* _Required actions_
1) List every question the writer asks in the dream essay, in the order they appear.
2) Summarize the dream essay in two sentences.
3) Write a continuation of the dream essay, beginning right after its last sentence.
--- start of Provided passage ---
I puzzled over this dream for a long time and asked several friends for their help in understanding it. I recognized some of the features of the tableau: the bridge probably came from my memories of the footbridge leading to the music building at the University of Iowa, and the floating lights vaguely reminded me of the icicle lights that hang across the front window in our house each December, and hang there now casting their numinous glow on the room. But the peace surpassed all adult memory; it seemed to me it could only come from childhood or directly from Heaven. Ironically, this dream of utter peace agitated me for weeks as I sought an explanation. What was I headed toward? What fearsome future awaited me? What were the lights, and whose were the voices? The memory of the peace remained sweet to me, but it seemed I could feel it only indirectly as long as these answers eluded me.

A huge part of the unmediated enjoyment returned when I remembered that the windowless wall had no doors, either, and that the path from the bridge turned right on the shore and led past the castle. Whatever the buildings represented, they now seemed both more severe, since they would not allow me entrance, and less ominous, since I had discovered that the worst the castle could do to me was to cast its shadow on my way for a while.

With that discovery, a lot of things clicked. The path represented the journey of my life; I had no thought of turning around and heading east because I could no more reverse the direction of my walk than I can reverse the course of time. The lights floating around the bridge reminded me of Christmas lights because the bridge stood for the days before and after Christmas. What imposing institution lay in wait for me, ready to darken my path after the Christmas break but unwilling to fully accept me into its community? Too easy.

But how did the voices in the lights fit into this scenario? They clearly meant something more than a Christmas decoration; Christmas lights don’t talk. These lights had personalities, they had comforting messages. Surely they include my family and my best friends. But because there were so many and because their words were indistinct, I believe they also include the authors on my reading list. Maybe their words are indistinct because they were the Spirits of Reading Yet to Come.
--- end of Provided passage ---
--- start of Stored records ---
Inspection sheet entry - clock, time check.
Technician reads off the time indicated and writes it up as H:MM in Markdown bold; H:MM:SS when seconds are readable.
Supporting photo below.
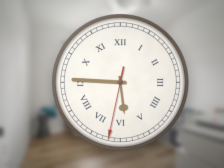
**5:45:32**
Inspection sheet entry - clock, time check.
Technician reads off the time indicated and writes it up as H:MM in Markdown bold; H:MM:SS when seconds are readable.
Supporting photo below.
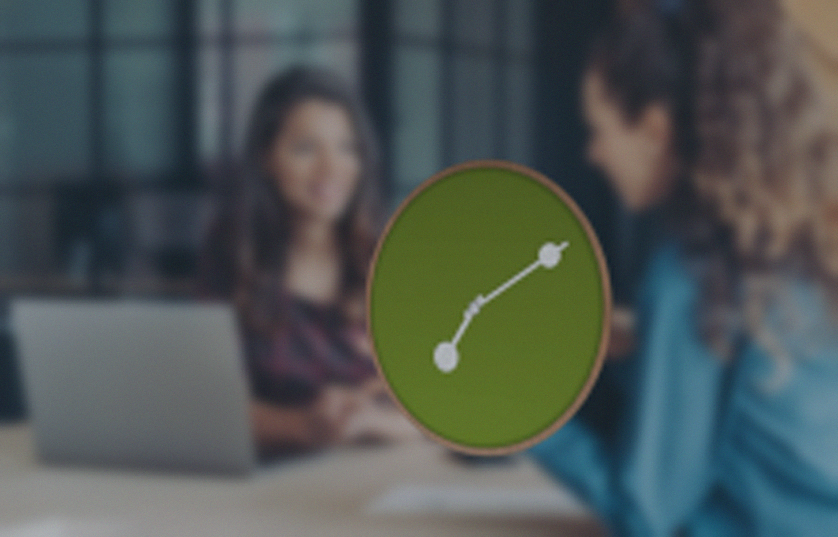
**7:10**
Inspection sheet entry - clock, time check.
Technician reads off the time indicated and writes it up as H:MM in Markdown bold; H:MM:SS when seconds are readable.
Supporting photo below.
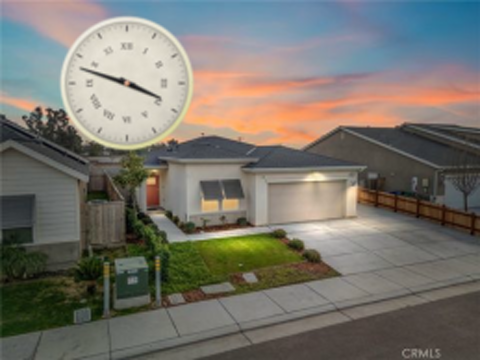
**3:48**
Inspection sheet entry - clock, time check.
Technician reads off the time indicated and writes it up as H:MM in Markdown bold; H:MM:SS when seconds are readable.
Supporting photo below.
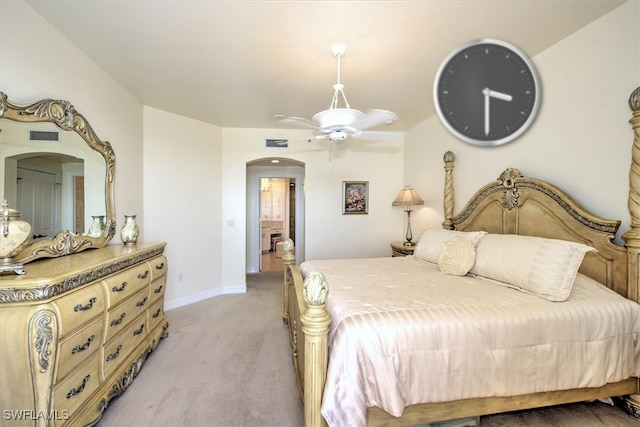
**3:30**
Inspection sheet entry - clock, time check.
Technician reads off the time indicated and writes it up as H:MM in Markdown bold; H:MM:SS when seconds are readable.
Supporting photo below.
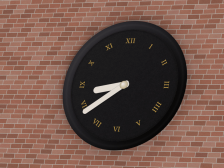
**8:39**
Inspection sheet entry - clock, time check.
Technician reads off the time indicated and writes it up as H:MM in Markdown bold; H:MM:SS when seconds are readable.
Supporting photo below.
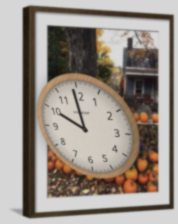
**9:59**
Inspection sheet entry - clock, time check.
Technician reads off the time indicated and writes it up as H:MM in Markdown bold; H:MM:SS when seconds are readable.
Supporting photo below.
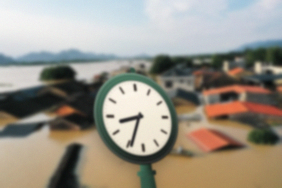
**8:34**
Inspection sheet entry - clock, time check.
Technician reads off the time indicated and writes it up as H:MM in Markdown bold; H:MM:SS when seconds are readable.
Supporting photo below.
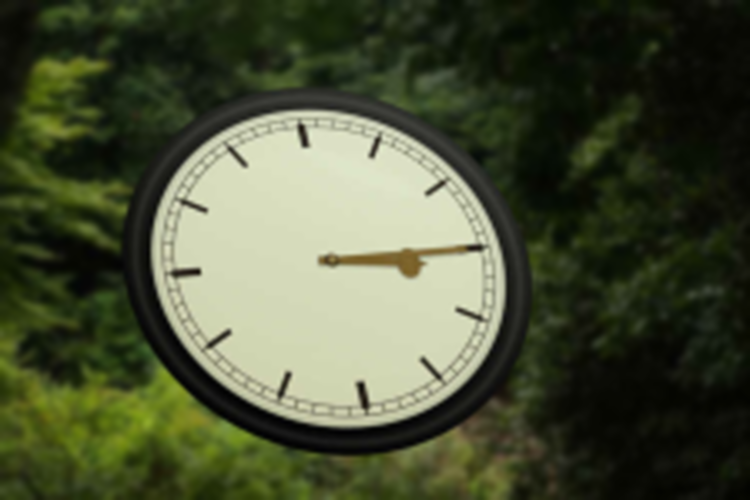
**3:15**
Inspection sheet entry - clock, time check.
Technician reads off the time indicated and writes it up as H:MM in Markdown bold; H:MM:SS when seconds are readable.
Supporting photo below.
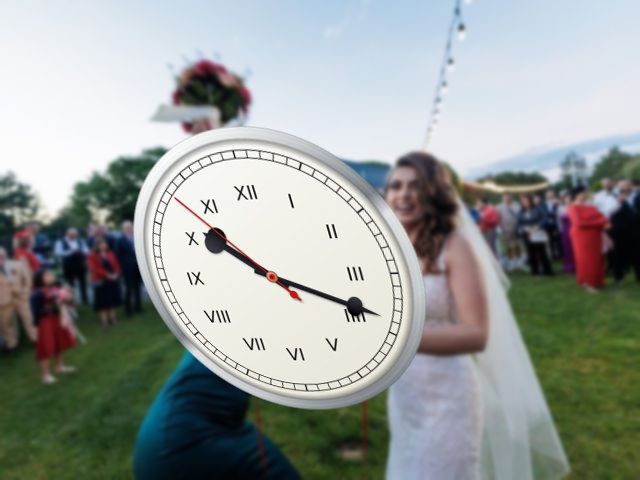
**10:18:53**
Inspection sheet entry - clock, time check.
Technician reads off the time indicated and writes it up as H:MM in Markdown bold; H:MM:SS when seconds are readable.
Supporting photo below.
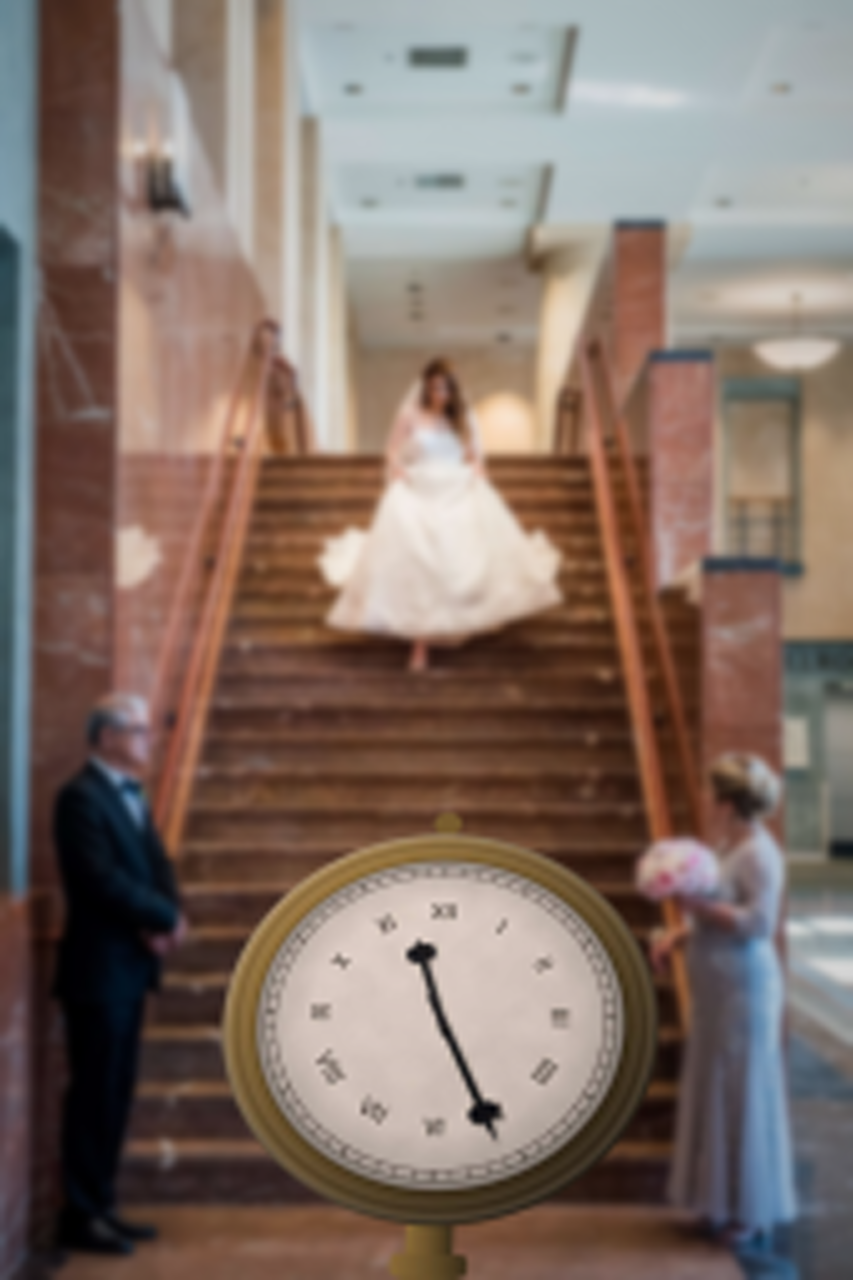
--- end of Stored records ---
* _Answers in order_
1)
1. What was I headed toward?
2. What fearsome future awaited me?
3. What were the lights, and whose were the voices?
4. What imposing institution lay in wait for me, ready to darken my path after the Christmas break but unwilling to fully accept me into its community?
5. But how did the voices in the lights fit into this scenario?

2) The writer spent weeks puzzling over a deeply peaceful dream of a bridge and floating lights, and felt relief on recalling that the path led past a castle whose windowless wall had no doors, so the castle could only shadow the way for a while. The writer then read the path as the journey of life and the bridge as the days around Christmas, and concluded that the voices in the lights included family, best friends, and the authors on a reading list.

3)
Yes, it sounds strange even to me, but I love my reading plan. Thanks for sharing part of the journey with me. At this point, some of the lights represent you and your encouragement. What are your lights? May they lead you across your bridge and through the shadows on your path.

Sunday, December 25, 2011

Imagining Christmas Morning

In year 3 of this reading plan, Calvin gave me new perspective by explaining that Christ’s entire earthly life was a redemptive act. From humbling Himself at the Conception, through birth in a feeding trough and life as a carpenter, all the way to his crucifixion – every aspect of his incarnate life was an act of human obedience that set, proved, and satisfied the standard for our race. His death, Calvin explains, was the central act of redemption, not the only act.

The Book of Common Prayer’s Litany, which I pray about once a month, confirms this idea in a section that read this way:
By the mystery of thy holy Incarnation; by thy holy Nativity and Circumcision; by thy Baptism, Fasting, and Temptation,
Good Lord, deliver us.

By thine Agony and Bloody Sweat; by thy Cross and Passion;
by thy precious Death and Burial; by thy glorious Resurrection
and Ascension; and by the Coming of the Holy Ghost,
Good Lord, deliver us.
This idea came up yet another time in year 3 when I also read – and put into practice – Ignatius Loyola’s Spiritual Exercises. In one section, Loyola leads the reader through a series of meditations on events in the life of Jesus: the discussion with the teachers when He was twelve, his baptism, his temptation, his arrest, and so on. In each case, Loyola calls the reader to engage the imagination of all five senses: What do I see? What do I hear? What do I feel? What do I smell? What do I taste?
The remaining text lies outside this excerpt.